In this question, we'll look at clustering, an unsupervised machine learning technique for unlabeled data.

A

In this part, you'll compare two different clustering algorithms on two different datasets.

First, you'll use K-Means to cluster the data. The documentation is here. Some relevant points include:

  • You'll set the number of clusters as n_clusters.
  • You fit the data using the fit() method.

Second, you'll use Spectral Clustering to cluster the data. The documentation is here. The arguments and methods are the same as K-Means.

Third, you'll test both methods on two datasets: X1 and X2.

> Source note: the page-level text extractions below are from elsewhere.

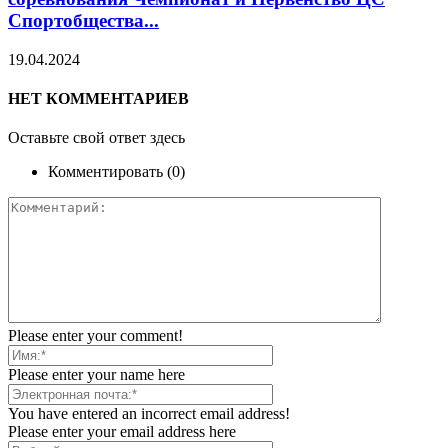
Спортобщества...
19.04.2024
НЕТ КОММЕНТАРИЕВ
Оставьте свой ответ здесь
Комментировать (0)
Please enter your comment!
Please enter your name here
You have entered an incorrect email address!
Please enter your email address here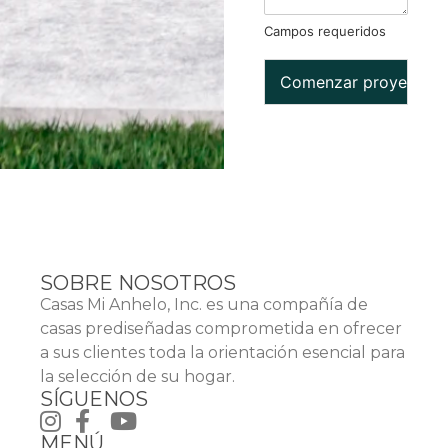
Campos requeridos
Comenzar proyecto
SOBRE NOSOTROS
Casas Mi Anhelo, Inc. es una compañía de
casas prediseñadas comprometida en ofrecer
a sus clientes toda la orientación esencial para
la selección de su hogar.
SÍGUENOS
MENÚ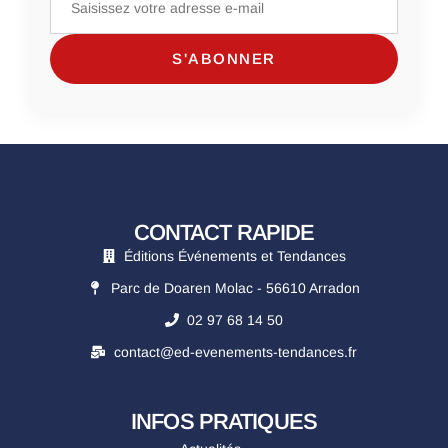
CONTACT RAPIDE
Éditions Événements et Tendances
Parc de Doaren Molac - 56610 Arradon
02 97 68 14 50
contact@ed-evenements-tendances.fr
INFOS PRATIQUES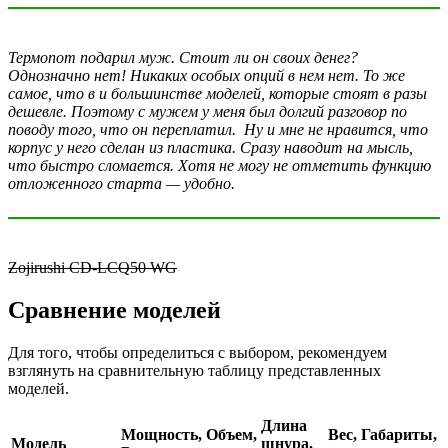
Термопот подарил муж. Стоит ли он своих денег?
Однозначно нет! Никаких особых опций в нем нет. То же
самое, что в и большинстве моделей, которые стоят в разы
дешевле. Поэтому с мужем у меня был долгий разговор по
поводу того, что он переплатил. Ну и мне не нравится, что
корпус у него сделан из пластика. Сразу наводит на мысль,
что быстро сломается. Хотя не могу не отметить функцию
отложенного старта — удобно.
Zojirushi CD-LCQ50 WG
Сравнение моделей
Для того, чтобы определиться с выбором, рекомендуем
взглянуть на сравнительную таблицу представленных
моделей.
Длина
Мощность,
Объем,
Вес,
Габариты,
Модель
шнура,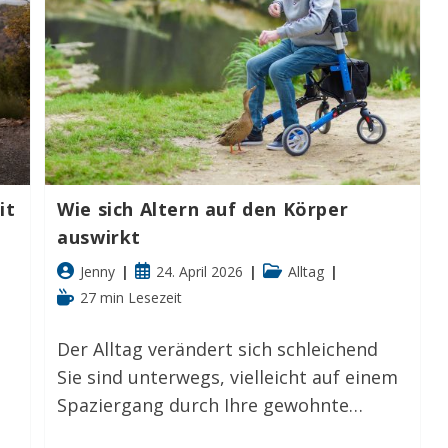
Aktiv
it
Wie sich Altern auf den Körper
auswirkt
Beitrags-
Beitrag
Beitrags-
Jenny
24. April 2026
Alltag
Autor:
veröffentlicht:
Kategorie:
Lesedauer:
27 min Lesezeit
Der Alltag verändert sich schleichend
Sie sind unterwegs, vielleicht auf einem
Spaziergang durch Ihre gewohnte…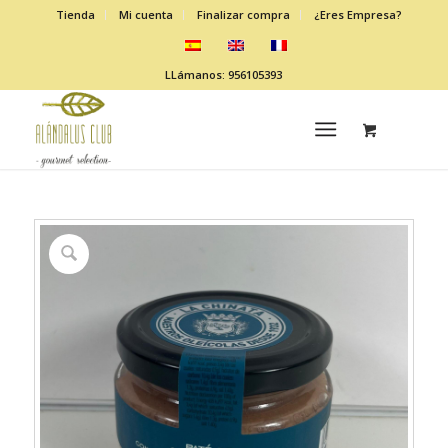
Tienda
Mi cuenta
Finalizar compra
¿Eres Empresa?
LLámanos: 956105393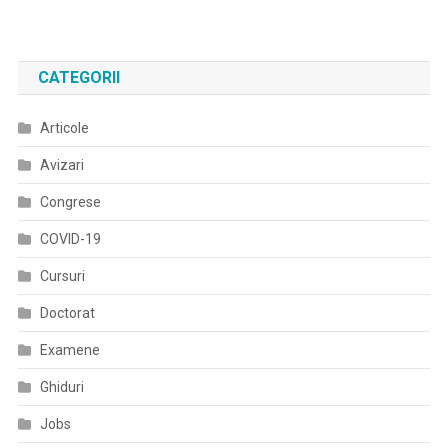
Concediul
Medical
Pentru
CATEGORII
COVID-
19
Articole
Ar
Trebui
Avizari
Plătit
La
Congrese
100%
COVID-19
Din
Salariul
Cursuri
Brut
Doctorat
Examene
Ghiduri
Jobs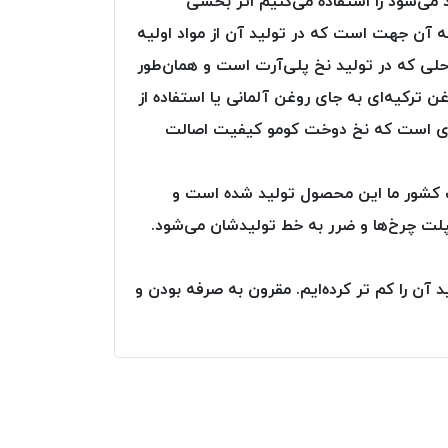
 می‌شود را استفاده می‌کنیم اثر بخشی
ه آن جهت است که در تولید آن از مواد اولیه
حلی که در تولید نخ پلی‌آرت است و همان‌طور
ن ترکیه‌ای به جای روغن آلمانی یا استفاده از
 حدی است که نخ دوخت کومو کیفیت اصالت
ت کشور ما این محصول تولید شده است و
مپلت چرخ‌ها و ضرر به خط تولیدشان می‌شود.
 آن را کم تر کرده‌ایم. مقرون به صرفه بودن و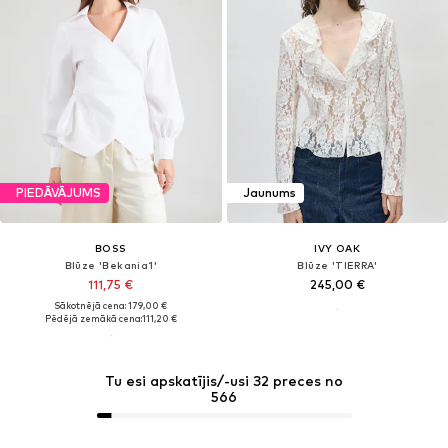
PIEDĀVĀJUMS
Jaunums
BOSS
IVY OAK
Blūze 'Bekania1'
Blūze 'TIERRA'
111,75 €
245,00 €
Sākotnējā cena: 179,00 €
Pēdējā zemākā cena:
111,20 €
Tu esi apskatījis/-usi 32 preces no
566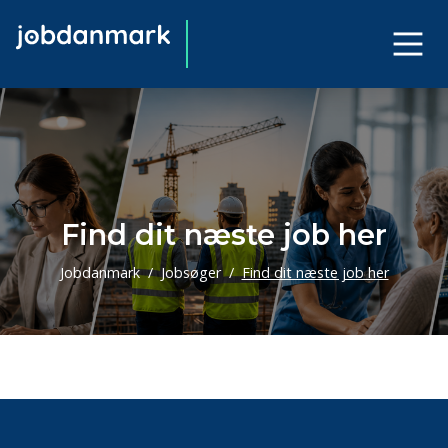
Find dit næste job her
Jobdanmark
Jobsøger
Find dit næste job her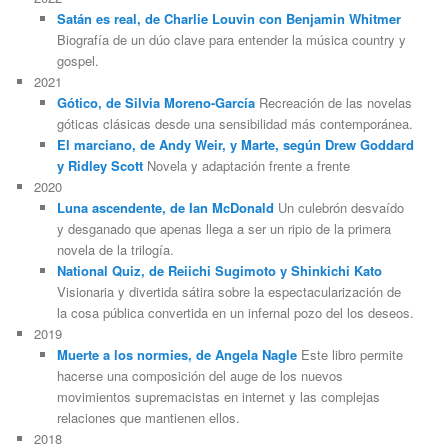
Satán es real, de Charlie Louvin con Benjamin Whitmer
Biografía de un dúo clave para entender la música country y
gospel.
2021
Gótico, de Silvia Moreno-García
Recreación de las novelas
góticas clásicas desde una sensibilidad más contemporánea.
El marciano, de Andy Weir, y Marte, según Drew Goddard
y Ridley Scott
Novela y adaptación frente a frente
2020
Luna ascendente, de Ian McDonald
Un culebrón desvaído
y desganado que apenas llega a ser un ripio de la primera
novela de la trilogía.
National Quiz, de Reiichi Sugimoto y Shinkichi Kato
Visionaria y divertida sátira sobre la espectacularización de
la cosa pública convertida en un infernal pozo del los deseos.
2019
Muerte a los normies, de Angela Nagle
Este libro permite
hacerse una composición del auge de los nuevos
movimientos supremacistas en internet y las complejas
relaciones que mantienen ellos.
2018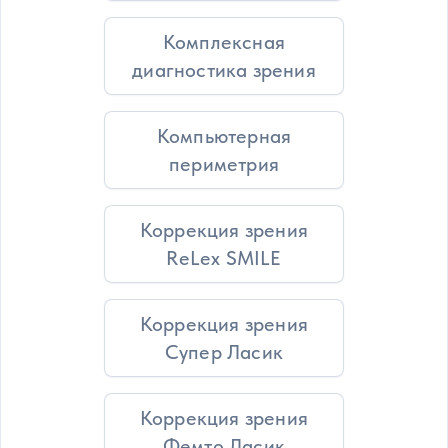
Комплексная
диагностика зрения
Компьютерная
периметрия
Коррекция зрения
ReLex SMILE
Коррекция зрения
Супер Ласик
Коррекция зрения
Фемто Ласик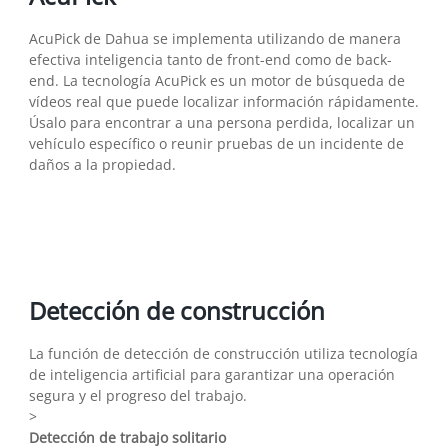
AcuPick de Dahua se implementa utilizando de manera
efectiva inteligencia tanto de front-end como de back-
end. La tecnología AcuPick es un motor de búsqueda de
vídeos real que puede localizar información rápidamente.
Úsalo para encontrar a una persona perdida, localizar un
vehículo específico o reunir pruebas de un incidente de
daños a la propiedad.
Detección de construcción
La función de detección de construcción utiliza tecnología
de inteligencia artificial para garantizar una operación
segura y el progreso del trabajo.
>
Detección de trabajo solitario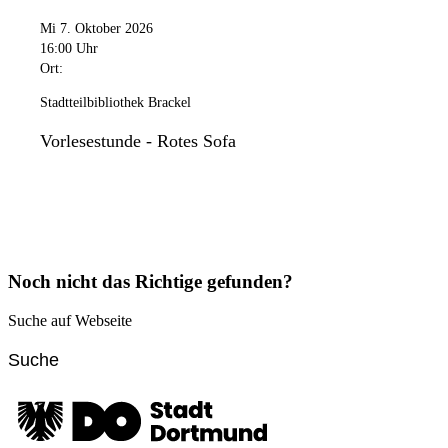
Mi 7. Oktober 2026
16:00 Uhr
Ort:
Stadtteilbibliothek Brackel
Vorlesestunde - Rotes Sofa
Noch nicht das Richtige gefunden?
Suche auf Webseite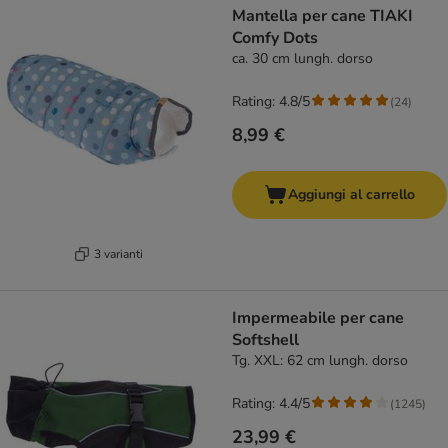
Mantella per cane TIAKI
Comfy Dots
ca. 30 cm lungh. dorso
Rating: 4.8/5
(
24
)
8,99 €
Aggiungi al carrello
3 varianti
Impermeabile per cane
Softshell
Tg. XXL: 62 cm lungh. dorso
Rating: 4.4/5
(
1245
)
23,99 €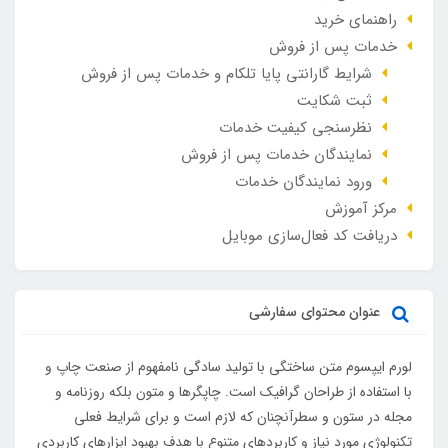
راهنمای خرید
خدمات پس از فروش
شرایط گارانتی پایا تلکام و خدمات پس از فروش
ثبت شکایت
نظرسنجی کیفیت خدمات
نمایندگان خدمات پس از فروش
ورود نمایندگان خدمات
مرکز آموزش
دریافت کد فعال‌سازی موبایل
عنوان محتوای سفارشی
لورم ایپسوم متن ساختگی با تولید سادگی نامفهوم از صنعت چاپ و
با استفاده از طراحان گرافیک است. چاپگرها و متون بلکه روزنامه و
مجله در ستون و سطرآنچنان که لازم است و برای شرایط فعلی
تکنولوژی مورد نیاز و کاربردهای متنوع با هدف بهبود ابزارهای کاربردی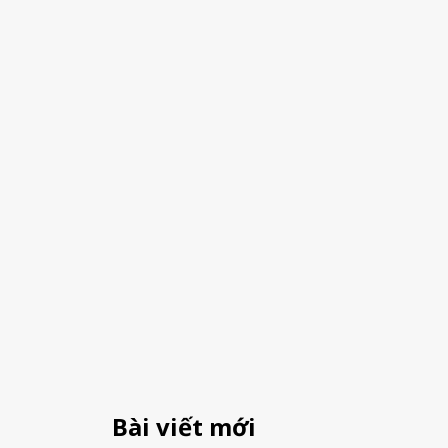
Bài viết mới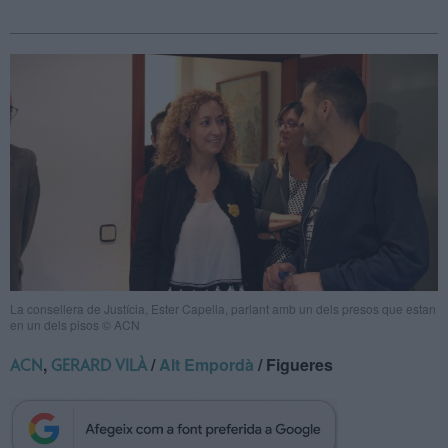
La consellera de Justícia, Ester Capella, parlant amb un dels presos que estan
en un dels pisos © ACN
,
/
Alt Empordà
/ Figueres
ACN
GERARD VILÀ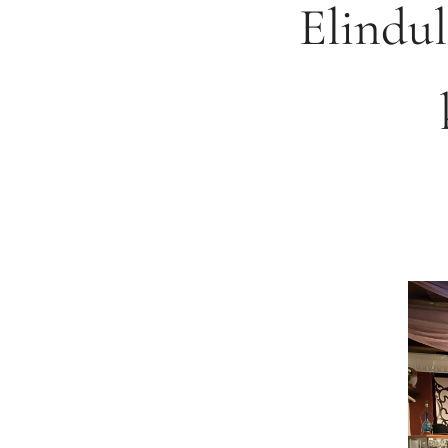
Elindul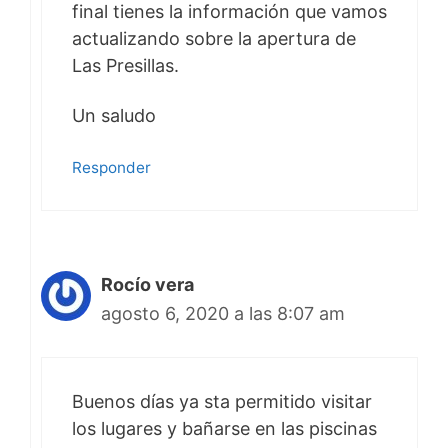
final tienes la información que vamos
actualizando sobre la apertura de
Las Presillas.
Un saludo
Responder
Rocío vera
agosto 6, 2020 a las 8:07 am
Buenos días ya sta permitido visitar
los lugares y bañarse en las piscinas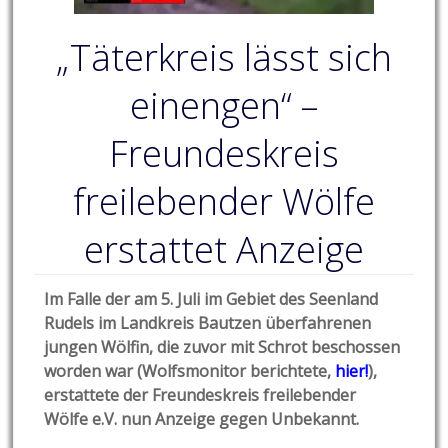
„Täterkreis lässt sich
einengen“ –
Freundeskreis
freilebender Wölfe
erstattet Anzeige
Im Falle der am 5. Juli im Gebiet des Seenland
Rudels im Landkreis Bautzen überfahrenen
jungen Wölfin, die zuvor mit Schrot beschossen
worden war (Wolfsmonitor berichtete,
hier!
),
erstattete der Freundeskreis freilebender
Wölfe e.V. nun Anzeige gegen Unbekannt.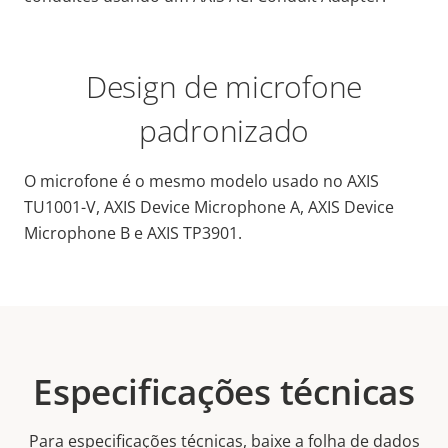
Design de microfone
padronizado
O microfone é o mesmo modelo usado no AXIS
TU1001-V, AXIS Device Microphone A, AXIS Device
Microphone B e AXIS TP3901.
Especificações técnicas
Para especificações técnicas, baixe a folha de dados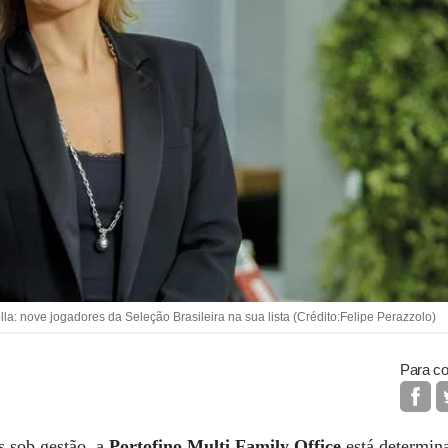
: nove jogadores da Seleção Brasileira na sua lista (Crédito:Felipe Perazzolo)
Para co
 sob gestão, a
Portofino Multi Family Office
está determina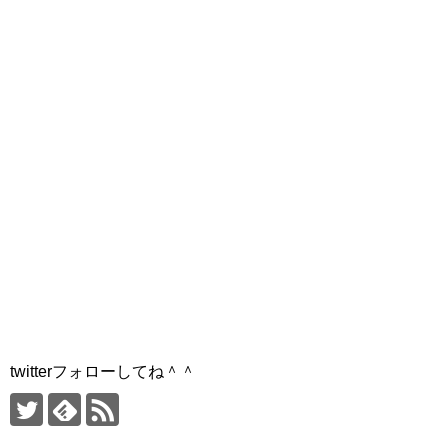
twitterフォローしてね＾＾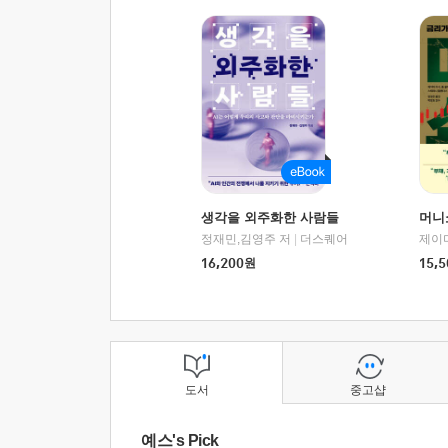
생각을 외주화한 사람들
머니
정재민,김영주 저
|
더스퀘어
16,200
원
15,5
도서
중고샵
예스's Pick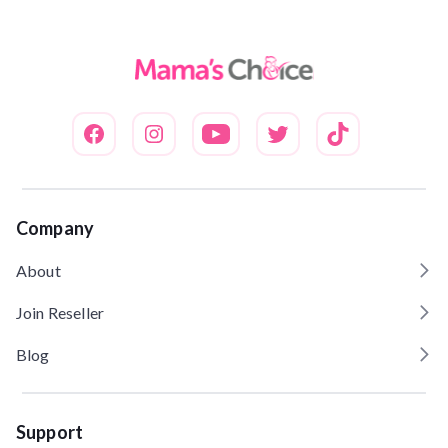
Company
About
Join Reseller
Blog
Support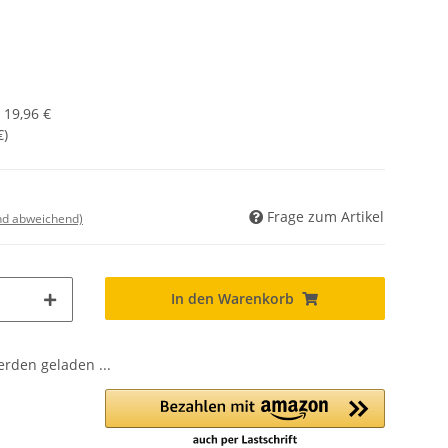
:
19,96 €
€
)
Frage zum Artikel
nd abweichend)
In den Warenkorb
den geladen ...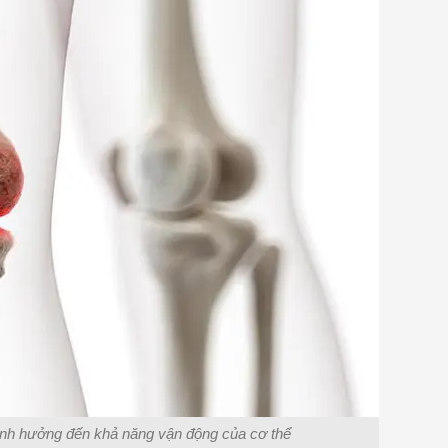
ảnh hưởng đến khả năng vận động của cơ thể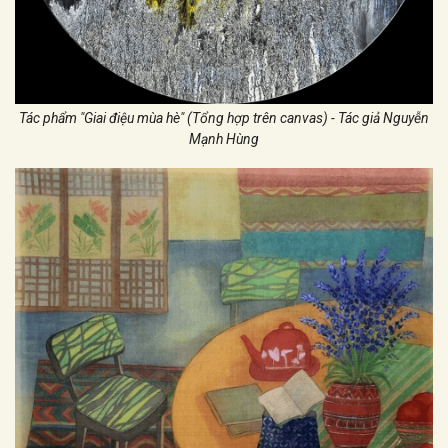
Tác phẩm "Giai điệu mùa hè" (Tổng hợp trên canvas) - Tác giả Nguyễn
Mạnh Hùng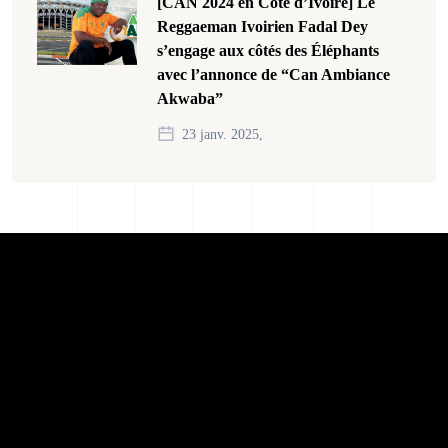
[CAN 2024 en Côte d’Ivoire] Le
Reggaeman Ivoirien Fadal Dey
s’engage aux côtés des Éléphants
avec l’annonce de “Can Ambiance
Akwaba”
23 janv. 2025,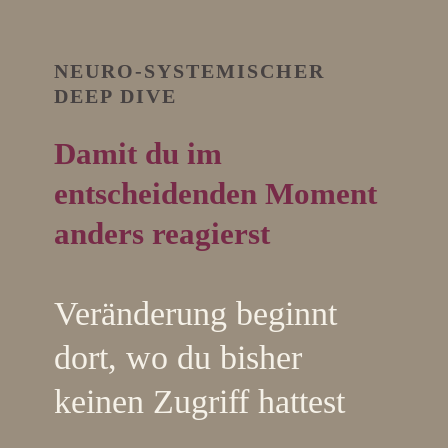
NEURO-SYSTEMISCHER
DEEP DIVE
Damit du im
entscheidenden Moment
anders reagierst
Veränderung beginnt
dort, wo du bisher
keinen Zugriff hattest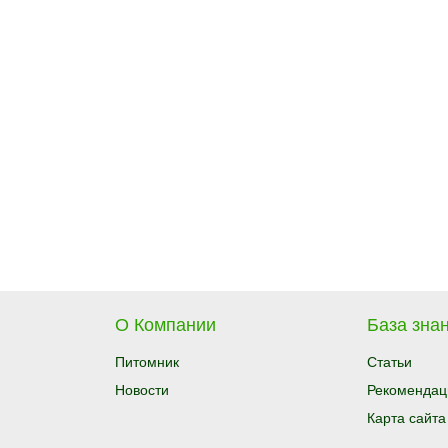
О Компании
База знан
Питомник
Статьи
Новости
Рекомендац
Карта сайта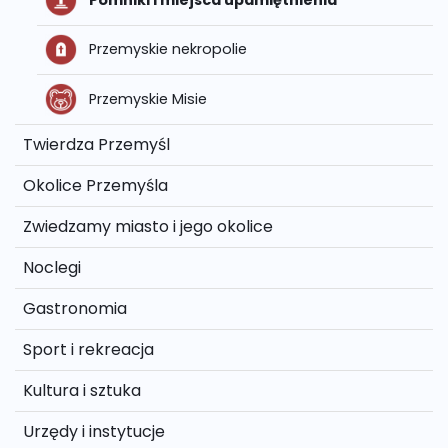
Pomniki i miejsca upamiętnienia
Przemyskie nekropolie
Przemyskie Misie
Twierdza Przemyśl
Okolice Przemyśla
Zwiedzamy miasto i jego okolice
Noclegi
Gastronomia
Sport i rekreacja
Kultura i sztuka
Urzędy i instytucje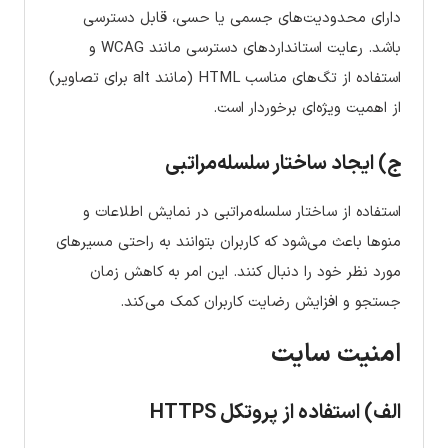
دارای محدودیت‌های جسمی یا حسی، قابل دسترسی
باشد. رعایت استانداردهای دسترسی مانند WCAG و
استفاده از تگ‌های مناسب HTML (مانند alt برای تصاویر)
از اهمیت ویژه‌ای برخوردار است.
ج) ایجاد ساختار سلسله‌مراتبی
استفاده از ساختار سلسله‌مراتبی در نمایش اطلاعات و
منوها باعث می‌شود که کاربران بتوانند به راحتی مسیرهای
مورد نظر خود را دنبال کنند. این امر به کاهش زمان
جستجو و افزایش رضایت کاربران کمک می‌کند.
امنیت سایت
الف) استفاده از پروتکل HTTPS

  • Both datasets have 100 data points, and are 2-dimensional.
  • X1 has 3 clusters. X2 has only 2.

Fourth, you'll call predict() with the same dataset on which you called fit() in order to predict what cluster each point belongs to. This will return a vector y with the predictions. Plot the 2D data and color the points using the predicted vector to see how the points are clustered.


In [ ]:
%matplotlib inline
import matplotlib.pyplot as plt
import numpy as np
import sklearn.cluster as cluster
import sklearn.datasets as datasets

np.random.seed(342585)
X1, _ = datasets.make_blobs(shuffle = False)   # DATASET 1: there are 3 clusters
X2, _ = datasets.make_circles(shuffle = False) # DATASET 2: there are 2 clusters

### BEGIN SOLUTION

### END SOLUTION

B

Mention at the beginning of your answer whether or not you successfully completed Part A above, then continue:

If you did Part A: Discuss your results. How do the two algorithms differ, if at all? Can you speculate as to the relative complexities of the two algorithms? Do you have any ideas for when you might use one over the other?

If you did NOT do Part A: Read the K-means and spectral clustering sections of the scikit-learn user guide. What are the strengths and weaknesses of the two algorithms? Under what circumstances would you advise using one over the other?